Par ailleurs, la surveillance reste généralement une illusion, notamment pour les industries chimiques, dont la gamme de produits évolue plus rapidement que la réglementation, comme l’ont montré récemment les scandales des « polluants éternels » (Pfas) ou les débats récurrents sur les pesticides et leur interdiction. Quant aux sanctions administratives ou pénales, elles sont toujours faibles ou inopérantes. Ainsi Thomas Le Roux observe que « seuls 10% des arrêtés préfectoraux constatant une infraction dans le cadre des mises en demeure sont suivis d’une sanction pénale, et il s’agit généralement d’amendes très faiblement coercitives et inefficacement compensées par l’astreinte administrative, une amende journalière jusqu’à la mise en conformité, ou la transaction pénale – toutes deux procédures qui financiarisent le risque en quelque sorte »10. Notons que si les responsables d’AZF ont fini par être condamnés (avec une peine bien légère de 15 mois de prison avec sursis pour le directeur), le dénouement du procès, en décembre 2019, a eu lieu plus de 18 ans après la catastrophe ; la tenue d’un procès pénal pour l’accident de Lubrizol est très incertaine. Hors de ces catastrophes, la prééminence de la régularisation sur la sanction se fait au dépend des tiers et interroge sur l’effectivité du droit de l’environnement, à l’image des autres illégalismes environnementaux découlant d’une police sans moyens, d’une priorité donnée aux impératifs économiques, d’une pratique menant aux procédures transactionnelles et d’une culture juridique vide de préoccupations environnementales, même si se dessine sans doute aujourd’hui des changements avec le renouvellement générationnel des magistrats plus sensibles et sans doute mieux formés à ces sujets11.
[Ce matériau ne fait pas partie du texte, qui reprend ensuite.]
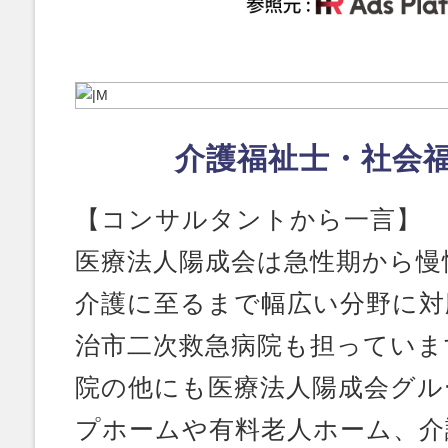
介護福祉士・社会
【コンサルタントから一言】
医療法人陽成会は急性期から慢
介護に至るまで幅広い分野に対
治市二次救急病院も担っていま
院の他にも医療法人陽成会グル
プホームや有料老人ホーム、介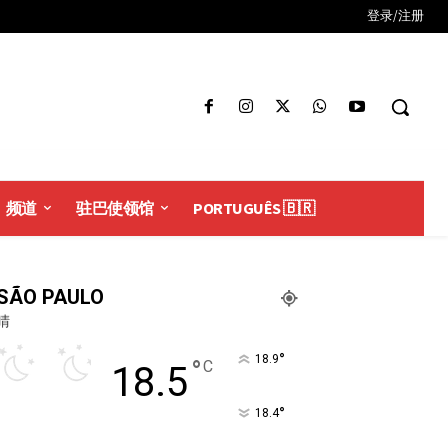
登录/注册
频道
驻巴使领馆
PORTUGUÊS 🇧🇷
SÃO PAULO
晴
°
18.9
°
C
18.5
°
18.4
Une « police de l’impossible »
Alors même que les polices municipales et criminelles se portent bien, avec des budgets et des effectifs en hausse, et que s’affirme le tout répressif pour les migrants, la petite délinquance de banlieue ou les militants écologistes, la clémence et l’assouplissement des règles continue de guider l’action de l’État à l’égard des industriels et agriculteurs pollueurs. Si certains délits comme la conduite sous emprise de stupéfiant et de cannabis a explosé ces 20 dernières années, passant de moins de 3000 condamnations en 2005 à plus 57 000 en 2021, les délits environnementaux – défrichements illicites, rejets de substances toxiques dans le milieu, braconnage – restent quant à eux peu poursuivis.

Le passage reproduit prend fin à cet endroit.